Comunitario e Internazionale

La nascita da due madri registrata in altro Stato Ue obbliga il Paese di cittadinanza a riconoscerla

Il diritto del minore di circolare nell'Unione accompagnato dai propri genitori impone il rilascio dei documenti di identità

di Paola Rossi

Il minore registrato come figlio di due donne sposate in uno Stato membro Ue ospitante ha diritto a ottenere il documento d'identità o il passaporto dallo Stato dell'Unione di cui sia cittadino e senza previa emissione di un nuovo atto di nascita. Con la sentenza sulla causa C-490/20, la Corte di giustizia ha affermato il diritto dei minori a circolare nella Ue e a essere accompagnati da quelli che sono indicati come i propri genitori in base all'atto di nascita, anche se rilasciato da Stato membro diverso da quello di cui ha la cittadinanza uno dei due genitori e il bambino stesso.

Nel caso risolto dalla Cgue il problema si era posto perché una delle due madri registrate nell'atto di nascita di un bambino era di nazionalità bulgara e la Bulgaria prevede che un simile documento non consente l'indicazione di due genitori dello stesso sesso. Inoltre, le autorità di Sofia avevano domandato di poter conoscere quale delle due donne fosse la madre biologica del bambino per il quale venivano richiesti i documenti di identità. La madre cittadina bulgara richiedente i documenti per il figlio ha scelto di non fornire tale informazione e le autorità bulgare hanno di conseguenza negato l'iscrizione allo stato civile del minore giustificandosi con i limiti della legislazione nazionale. Infatti, in Bulgaria la registrazione dell'atto di nascita prevede l'indicazione di una madre e di un padre senza possibilità di indicare nelle due rispettive caselle due donne o due uomini.

Ma la risposta della Cgue è stata netta: l'atto di nascita emesso dallo Stato membro ospitante se designa come genitori due persone dello stesso sesso obbliga lo Stato membro di cui è cittadino il minore a rilasciargli una carta d'identità o un passaporto, senza richiedere la previa emissione di un atto di nascita da parte delle sue autorità nazionali. E conclude la Cgue affermando che lo Stato membro di cittadinanza è anche obbligato a riconoscere il documento promanante dallo Stato membro ospitante che consente al minore di esercitare, con ciascuno dei genitori, il suo diritto di circolare e di soggiornare liberamente nel territorio dell'Unione europea.

[Dati raccolti]

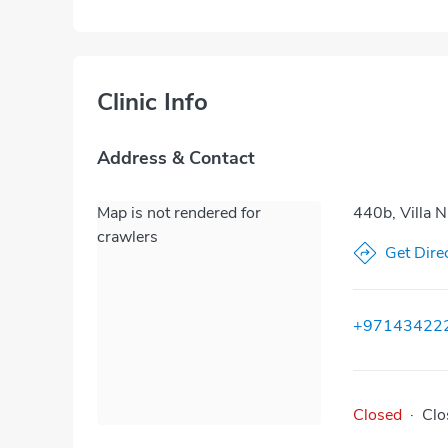
Clinic Info
Address & Contact
Map is not rendered for
440b, Villa 
crawlers
Get Dire
+97143422
Closed
·
Clo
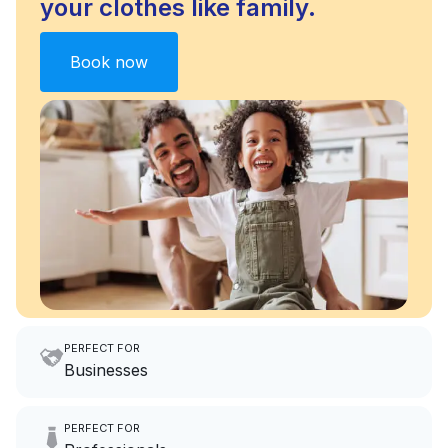
your clothes like family.
Book now
PERFECT FOR
Businesses
Imagine having an extra 6
PERFECT FOR
hours a month to focus on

▶ **Consegne**:
• 1. Ricopia il passo dell'articolo che va da "Ma la risposta" fino a "territorio dell'Unione europea.", cambiando "Cgue" in "Corte di giustizia".
• 2. Secondo l'articolo, di quale nazionalità era una delle due madri registrate nell'atto di nascita del bambino?
• 3. Indica se ciascuna affermazione concorda con l'articolo e cita le parole che lo stabiliscono: (a) la madre cittadina bulgara ha comunicato alle autorità quale delle due donne fosse la madre biologica; (b) in Bulgaria la registrazione dell'atto di nascita prevede l'indicazione di una madre e di un padre; (c) la sentenza riguarda la causa C-490/20.
Le righe sono materiale a sé, distinto dall'articolo.

▶ **Risposte per numero**:
• 1.
Ma la risposta della Corte di giustizia è stata netta: l'atto di nascita emesso dallo Stato membro ospitante se designa come genitori due persone dello stesso sesso obbliga lo Stato membro di cui è cittadino il minore a rilasciargli una carta d'identità o un passaporto, senza richiedere la previa emissione di un atto di nascita da parte delle sue autorità nazionali. E conclude la Corte di giustizia affermando che lo Stato membro di cittadinanza è anche obbligato a riconoscere il documento promanante dallo Stato membro ospitante che consente al minore di esercitare, con ciascuno dei genitori, il suo diritto di circolare e di soggiornare liberamente nel territorio dell'Unione europea.

• 2. Era di nazionalità bulgara.

• 3.
(a) No: "ha scelto di non fornire tale informazione".
(b) Sì: "in Bulgaria la registrazione dell'atto di nascita prevede l'indicazione di una madre e di un padre".
(c) Sì: "Con la sentenza sulla causa C-490/20".